After spending a day dealing with naming federal buildings, the House’s work gears up today with a set of more substantive suspension bills and beginning consideration of a combined appropriations package. Today’s suspension calendar features 14 bills, including the House amendment to a Senate bill aiming to make significant changes to stock market regulations and boost access to capital for startup businesses. The bill (S. 488) is a follow-up to the 2012 Jumpstart Our Business Startups (JOBS) Act — being colloquially dubbed JOBS Act 3.0 — and focuses on easing the process for companies to pursue initial public offerings. Like its predecessor, the bill has bipartisan support and does not alter the Dodd-Frank regulatory regime that was created in 2010.
Both chambers are in session today and will hold their first votes of the week this afternoon. For the Senate, that entails beginning consideration of a slate of executive nominees, starting with confirmation of Scot Stump to be an Assistant Secretary at the Department of Education. Senate Majority Leader Mitch McConnell (R-KY) has filed cloture on three additional nominees, namely Randal Quarles to join the Federal Reserve’s Board of Governors, Andrew Oldham to be a judge on the Fifth Circuit Court of Appeals, and Ryan Bounds to be a judge on the Ninth Circuit Court of Appeals. All four confirmations are expected to be cleared this week.
The Week in Review
The domestic news highlight of the week was President Trump’s primetime announcement of D.C. Circuit Judge Brett Kavanaugh as the nominee to replace Anthony Kennedy on the Supreme Court. Kavanaugh, who will likely start his lifetime term at age 53, comes with the sterling credentials expected of Supreme Court nominees having graduated from Yale Law School, published a number of influential legal articles and spent over a decade on the nation’s second-highest court. However, Democrats are expected to take issue with the political positions on his resume, such as serving in a lead role of Ken Starr’s investigation into former President Bill Clinton and being White House Staff Secretary under President George W. Bush. Senate Majority Leader Mitch McConnell (R-KY) is hoping to shepherd Kavanaugh through the confirmation process before this November’s midterm elections.

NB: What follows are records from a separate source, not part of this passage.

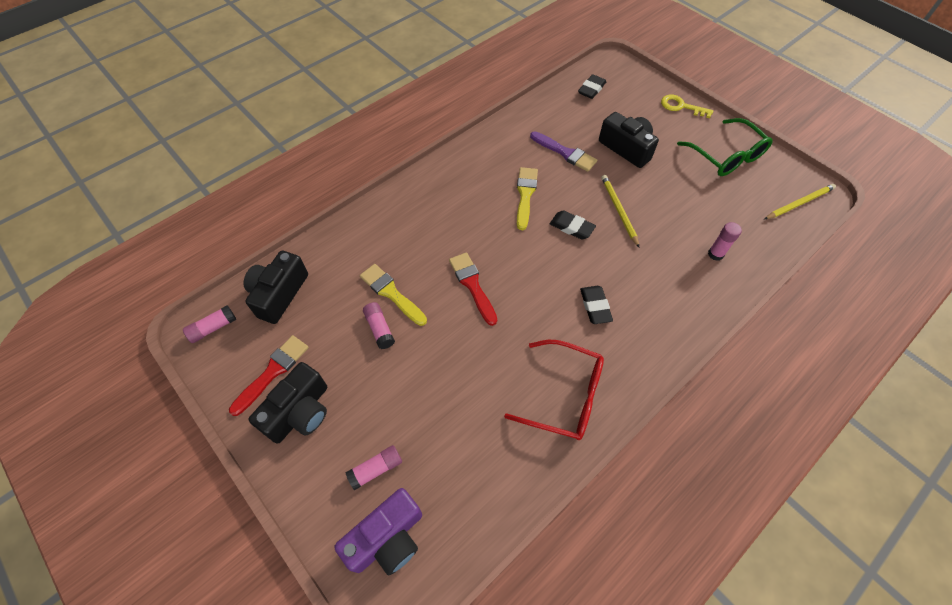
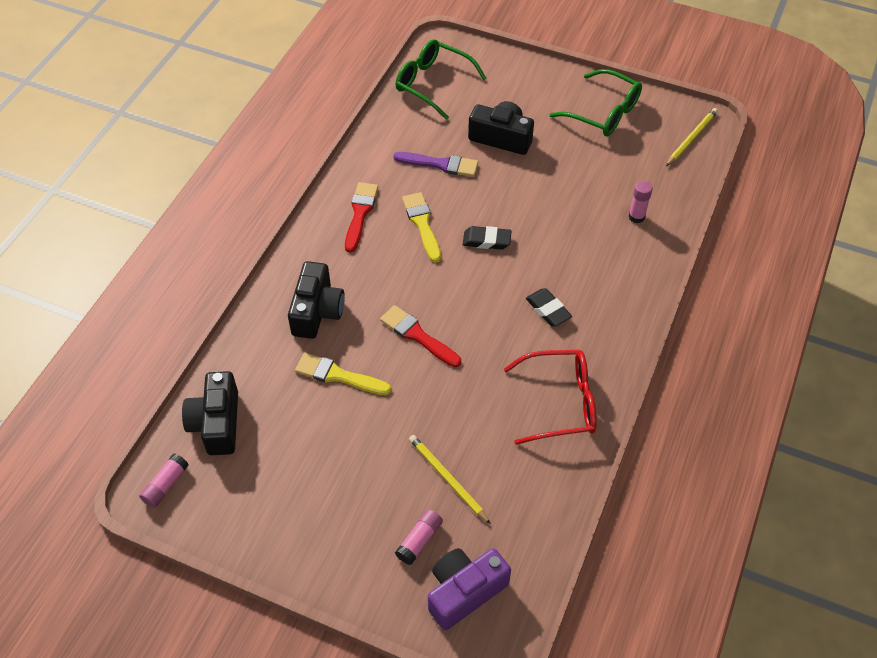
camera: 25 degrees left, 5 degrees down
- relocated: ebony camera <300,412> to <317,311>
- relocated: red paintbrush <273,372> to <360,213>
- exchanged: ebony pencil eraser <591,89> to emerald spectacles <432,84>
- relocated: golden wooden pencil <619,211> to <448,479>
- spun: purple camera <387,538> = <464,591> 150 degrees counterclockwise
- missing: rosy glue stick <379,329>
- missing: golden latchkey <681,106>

The Senate has recessed for the week, while the House will return today for one final vote series. House lawmakers are set to consider a bill that would attempt to rein in federal mandates by compelling the Congressional Budget Office (CBO) to conduct studies on the conditions of grant aid to states and putting a set of regulatory principles for mandates into statute. In an op-ed backing her bill, House Education and Workforce Chair Virginia Foxx (R-NC) said that the bill “promises potential for returning greater control of spending to state and local governments.” Democrats are expected to largely oppose the measure.